Determine unique dictionary keys across rows

I have a dataframe where every row is a dictionary, however the keys in each dictionary vary. I would like to iterate over each row and get one list with all unique keys. Does anyone know how to do this?

I tried this code

np.unique(np.array(train.totals.apply(lambda x: ast.literal_eval(x).keys())))

But this yields unique combinations of dict_keys(), not unique combinations of keys.

For example, lets say I have two rows. As mentioned above, the column values for each row are a dictionary. The dictionary keys for row 1 are fruit and vegetable, and the dictionary keys for row 2 are fruit, vegetable and grain.

The code above would produce

dict_keys(['fruit','vegetable']) 

and

dict_keys(['fruit','vegetable','grain']) 

However, what I am want the output to be is just a list or array with fruit, vegetable and grain (the unique keys seen across rows).

Edit: screenshot of dataframe addedenter image description here

edit2: Code sample below

import pandas as pd 
import numpy as np
import ast

dummy_data = [['A',str({"pageviews":"1","hits":"1"})],['B',str({"pageviews":"1","visits":"1"})]]
dummy_df = pd.DataFrame(dummy_data,columns = ['ID','totals'])
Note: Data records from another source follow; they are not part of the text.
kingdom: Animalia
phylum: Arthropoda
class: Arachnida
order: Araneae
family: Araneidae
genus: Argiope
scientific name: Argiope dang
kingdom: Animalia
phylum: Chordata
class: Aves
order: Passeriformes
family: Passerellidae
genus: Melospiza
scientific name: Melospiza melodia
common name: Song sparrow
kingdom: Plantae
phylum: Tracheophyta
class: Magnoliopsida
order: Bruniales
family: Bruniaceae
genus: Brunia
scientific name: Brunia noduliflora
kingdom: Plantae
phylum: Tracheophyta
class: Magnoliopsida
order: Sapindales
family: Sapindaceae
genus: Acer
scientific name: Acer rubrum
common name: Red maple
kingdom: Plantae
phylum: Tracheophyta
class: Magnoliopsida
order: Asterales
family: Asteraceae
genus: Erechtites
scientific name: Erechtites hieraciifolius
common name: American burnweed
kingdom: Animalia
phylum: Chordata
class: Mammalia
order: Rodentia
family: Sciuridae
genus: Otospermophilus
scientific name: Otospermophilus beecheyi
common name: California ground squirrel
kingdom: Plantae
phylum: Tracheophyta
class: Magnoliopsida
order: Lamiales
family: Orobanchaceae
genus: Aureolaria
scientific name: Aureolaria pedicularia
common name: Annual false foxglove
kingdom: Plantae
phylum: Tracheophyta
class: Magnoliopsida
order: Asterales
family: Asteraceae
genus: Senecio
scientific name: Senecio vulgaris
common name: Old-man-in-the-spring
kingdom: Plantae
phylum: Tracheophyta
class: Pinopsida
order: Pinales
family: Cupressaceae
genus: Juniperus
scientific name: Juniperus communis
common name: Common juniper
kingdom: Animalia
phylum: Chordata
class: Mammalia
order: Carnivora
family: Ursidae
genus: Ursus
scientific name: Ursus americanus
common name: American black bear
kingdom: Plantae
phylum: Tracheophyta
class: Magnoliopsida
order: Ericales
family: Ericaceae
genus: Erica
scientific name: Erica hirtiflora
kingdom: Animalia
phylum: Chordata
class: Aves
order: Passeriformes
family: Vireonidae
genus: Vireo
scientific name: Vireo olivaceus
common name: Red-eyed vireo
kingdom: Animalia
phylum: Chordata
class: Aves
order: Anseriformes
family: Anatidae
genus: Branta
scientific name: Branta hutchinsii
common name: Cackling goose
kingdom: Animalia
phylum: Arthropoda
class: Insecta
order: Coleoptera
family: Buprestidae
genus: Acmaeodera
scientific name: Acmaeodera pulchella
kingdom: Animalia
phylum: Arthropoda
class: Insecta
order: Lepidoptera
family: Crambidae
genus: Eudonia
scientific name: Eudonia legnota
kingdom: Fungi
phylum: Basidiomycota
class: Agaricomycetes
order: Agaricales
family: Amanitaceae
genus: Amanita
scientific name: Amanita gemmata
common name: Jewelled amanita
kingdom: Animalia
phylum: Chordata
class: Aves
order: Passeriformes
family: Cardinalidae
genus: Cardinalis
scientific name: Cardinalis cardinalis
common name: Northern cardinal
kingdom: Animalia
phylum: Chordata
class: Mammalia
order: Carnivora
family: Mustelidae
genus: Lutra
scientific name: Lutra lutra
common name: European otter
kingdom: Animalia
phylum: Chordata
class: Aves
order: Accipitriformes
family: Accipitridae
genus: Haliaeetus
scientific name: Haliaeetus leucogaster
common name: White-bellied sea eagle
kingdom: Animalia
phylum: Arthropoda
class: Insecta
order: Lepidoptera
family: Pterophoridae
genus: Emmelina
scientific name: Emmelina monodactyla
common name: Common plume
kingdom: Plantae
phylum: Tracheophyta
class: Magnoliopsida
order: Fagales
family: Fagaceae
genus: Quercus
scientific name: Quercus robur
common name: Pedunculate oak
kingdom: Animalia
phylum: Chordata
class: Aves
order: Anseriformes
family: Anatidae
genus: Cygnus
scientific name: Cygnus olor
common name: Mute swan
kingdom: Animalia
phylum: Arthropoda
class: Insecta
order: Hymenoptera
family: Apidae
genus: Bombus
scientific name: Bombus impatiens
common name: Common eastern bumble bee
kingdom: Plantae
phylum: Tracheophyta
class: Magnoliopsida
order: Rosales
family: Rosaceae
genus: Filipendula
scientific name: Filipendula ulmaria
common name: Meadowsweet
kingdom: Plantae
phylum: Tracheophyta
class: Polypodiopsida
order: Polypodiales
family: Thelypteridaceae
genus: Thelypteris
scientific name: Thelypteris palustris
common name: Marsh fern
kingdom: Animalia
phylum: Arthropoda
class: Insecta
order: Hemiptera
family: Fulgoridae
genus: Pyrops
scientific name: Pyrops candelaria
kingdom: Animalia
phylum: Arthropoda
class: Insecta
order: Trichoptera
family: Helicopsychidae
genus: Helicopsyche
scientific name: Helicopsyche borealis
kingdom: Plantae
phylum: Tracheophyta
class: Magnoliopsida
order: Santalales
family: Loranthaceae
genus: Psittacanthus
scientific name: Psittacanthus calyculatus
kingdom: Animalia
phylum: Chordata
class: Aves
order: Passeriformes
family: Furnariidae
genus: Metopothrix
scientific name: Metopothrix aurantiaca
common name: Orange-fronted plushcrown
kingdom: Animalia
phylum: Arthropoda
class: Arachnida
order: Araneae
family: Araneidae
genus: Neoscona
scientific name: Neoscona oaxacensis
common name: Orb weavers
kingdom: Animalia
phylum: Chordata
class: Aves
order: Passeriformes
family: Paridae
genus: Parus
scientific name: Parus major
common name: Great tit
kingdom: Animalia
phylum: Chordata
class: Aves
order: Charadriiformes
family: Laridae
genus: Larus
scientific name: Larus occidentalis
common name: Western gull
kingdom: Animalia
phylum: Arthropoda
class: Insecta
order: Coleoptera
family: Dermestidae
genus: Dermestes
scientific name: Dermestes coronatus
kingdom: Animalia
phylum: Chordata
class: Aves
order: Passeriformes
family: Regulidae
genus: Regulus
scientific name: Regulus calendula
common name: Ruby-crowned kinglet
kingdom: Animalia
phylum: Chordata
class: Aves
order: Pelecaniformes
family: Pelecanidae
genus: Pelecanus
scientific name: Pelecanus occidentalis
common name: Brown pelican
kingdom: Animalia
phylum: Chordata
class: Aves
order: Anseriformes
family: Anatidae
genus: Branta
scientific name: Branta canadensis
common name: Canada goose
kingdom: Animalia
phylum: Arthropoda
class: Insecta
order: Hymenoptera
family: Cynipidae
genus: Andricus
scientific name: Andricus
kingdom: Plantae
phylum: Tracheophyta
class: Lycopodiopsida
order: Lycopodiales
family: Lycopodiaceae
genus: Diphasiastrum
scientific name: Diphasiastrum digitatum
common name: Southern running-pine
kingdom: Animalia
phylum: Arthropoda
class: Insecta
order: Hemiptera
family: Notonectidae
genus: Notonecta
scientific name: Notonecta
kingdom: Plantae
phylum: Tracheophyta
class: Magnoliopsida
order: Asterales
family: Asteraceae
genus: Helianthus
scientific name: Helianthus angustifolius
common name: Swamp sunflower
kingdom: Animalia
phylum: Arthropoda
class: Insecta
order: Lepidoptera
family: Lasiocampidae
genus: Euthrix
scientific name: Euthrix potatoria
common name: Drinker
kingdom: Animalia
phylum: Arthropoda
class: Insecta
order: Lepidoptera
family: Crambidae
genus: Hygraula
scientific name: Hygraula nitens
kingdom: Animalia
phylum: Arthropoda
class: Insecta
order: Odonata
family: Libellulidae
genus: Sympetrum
np.unique(np.array(dummy_df.totals.apply(lambda x: ast.literal_eval(x).keys())))

1 answer

  • answered 2018-11-08 00:07 juanpa.arrivillaga

    Just iterate and add to a set:

    In [1]: import pandas as pd
       ...: import numpy as np
       ...: import ast
       ...:
       ...: dummy_data = [['A',str({"pageviews":"1","hits":"1"})],['B',str({"pageviews":"1","visits":"1"})]]
       ...: dummy_df = pd.DataFrame(dummy_data,columns = ['ID','totals'])
       ...:
       ...:
    
    In [2]: dummy_df
    Out[2]:
      ID                             totals
    0  A    {'pageviews': '1', 'hits': '1'}
    1  B  {'pageviews': '1', 'visits': '1'}
    
    In [3]: uniq = set()
       ...: for x in dummy_df.totals:
       ...:     uniq.update(ast.literal_eval(x))
       ...:
    
    In [4]: uniq
    Out[4]: {'hits', 'pageviews', 'visits'}
    

    Probably the best you can do given the structure of your data.